◆ **DATA TO PROCESS**:
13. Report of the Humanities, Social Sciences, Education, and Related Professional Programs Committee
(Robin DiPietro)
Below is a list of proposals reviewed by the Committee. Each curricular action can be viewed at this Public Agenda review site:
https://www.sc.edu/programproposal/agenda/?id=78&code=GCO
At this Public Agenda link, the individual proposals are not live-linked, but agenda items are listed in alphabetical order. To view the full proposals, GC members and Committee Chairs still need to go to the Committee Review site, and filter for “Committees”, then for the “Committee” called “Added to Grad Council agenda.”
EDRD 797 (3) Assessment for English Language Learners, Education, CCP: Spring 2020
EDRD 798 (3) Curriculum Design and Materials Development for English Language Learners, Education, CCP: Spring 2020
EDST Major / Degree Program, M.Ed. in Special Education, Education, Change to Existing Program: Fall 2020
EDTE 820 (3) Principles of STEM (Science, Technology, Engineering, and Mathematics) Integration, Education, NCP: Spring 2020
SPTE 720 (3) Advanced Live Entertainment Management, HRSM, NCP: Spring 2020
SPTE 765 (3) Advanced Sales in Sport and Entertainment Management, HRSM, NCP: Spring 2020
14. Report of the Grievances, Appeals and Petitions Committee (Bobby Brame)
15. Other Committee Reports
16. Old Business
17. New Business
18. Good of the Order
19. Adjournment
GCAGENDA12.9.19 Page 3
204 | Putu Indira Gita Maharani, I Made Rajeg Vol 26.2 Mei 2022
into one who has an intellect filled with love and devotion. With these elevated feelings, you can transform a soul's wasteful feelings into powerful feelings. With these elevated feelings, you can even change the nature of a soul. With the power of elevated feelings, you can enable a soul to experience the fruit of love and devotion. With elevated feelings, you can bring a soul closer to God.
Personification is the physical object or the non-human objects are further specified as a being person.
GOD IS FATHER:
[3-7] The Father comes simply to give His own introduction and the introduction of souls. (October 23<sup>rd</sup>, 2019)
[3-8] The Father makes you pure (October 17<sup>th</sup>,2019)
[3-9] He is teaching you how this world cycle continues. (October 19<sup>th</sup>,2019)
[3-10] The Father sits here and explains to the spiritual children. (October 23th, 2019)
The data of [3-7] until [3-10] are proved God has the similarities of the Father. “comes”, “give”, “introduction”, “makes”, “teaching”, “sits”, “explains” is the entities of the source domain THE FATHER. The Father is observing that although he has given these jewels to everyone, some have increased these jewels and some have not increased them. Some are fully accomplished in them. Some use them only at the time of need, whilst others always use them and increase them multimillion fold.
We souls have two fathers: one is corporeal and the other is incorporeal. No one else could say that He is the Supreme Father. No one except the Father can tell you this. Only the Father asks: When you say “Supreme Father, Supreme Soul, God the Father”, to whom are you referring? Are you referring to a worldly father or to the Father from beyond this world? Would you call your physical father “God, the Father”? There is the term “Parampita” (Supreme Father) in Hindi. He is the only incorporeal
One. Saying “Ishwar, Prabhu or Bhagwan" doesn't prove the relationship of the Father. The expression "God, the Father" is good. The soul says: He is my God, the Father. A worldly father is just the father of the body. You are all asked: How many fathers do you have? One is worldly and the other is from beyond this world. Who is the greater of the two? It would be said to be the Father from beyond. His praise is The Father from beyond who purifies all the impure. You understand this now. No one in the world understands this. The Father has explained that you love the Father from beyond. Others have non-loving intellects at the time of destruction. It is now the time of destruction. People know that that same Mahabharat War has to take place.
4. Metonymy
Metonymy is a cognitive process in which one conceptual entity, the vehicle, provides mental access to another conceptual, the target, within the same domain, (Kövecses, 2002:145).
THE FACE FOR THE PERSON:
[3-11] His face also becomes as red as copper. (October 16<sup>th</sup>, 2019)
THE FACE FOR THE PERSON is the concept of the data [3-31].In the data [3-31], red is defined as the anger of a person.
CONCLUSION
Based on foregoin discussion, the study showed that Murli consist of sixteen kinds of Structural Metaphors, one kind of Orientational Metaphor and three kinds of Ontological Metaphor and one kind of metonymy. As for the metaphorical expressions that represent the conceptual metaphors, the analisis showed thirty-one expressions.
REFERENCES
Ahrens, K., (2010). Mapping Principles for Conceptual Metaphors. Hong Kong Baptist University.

◆ **WHAT YOU ARE ASKED TO DO**: Output each line of the listing in which the string "same" is found.

◆ **PROBLEM SOLUTION**:
One. Saying “Ishwar, Prabhu or Bhagwan" doesn't prove the relationship of the Father. The expression "God, the Father" is good. The soul says: He is my God, the Father. A worldly father is just the father of the body. You are all asked: How many fathers do you have? One is worldly and the other is from beyond this world. Who is the greater of the two? It would be said to be the Father from beyond. His praise is The Father from beyond who purifies all the impure. You understand this now. No one in the world understands this. The Father has explained that you love the Father from beyond. Others have non-loving intellects at the time of destruction. It is now the time of destruction. People know that that same Mahabharat War has to take place.
Metonymy is a cognitive process in which one conceptual entity, the vehicle, provides mental access to another conceptual, the target, within the same domain, (Kövecses, 2002:145).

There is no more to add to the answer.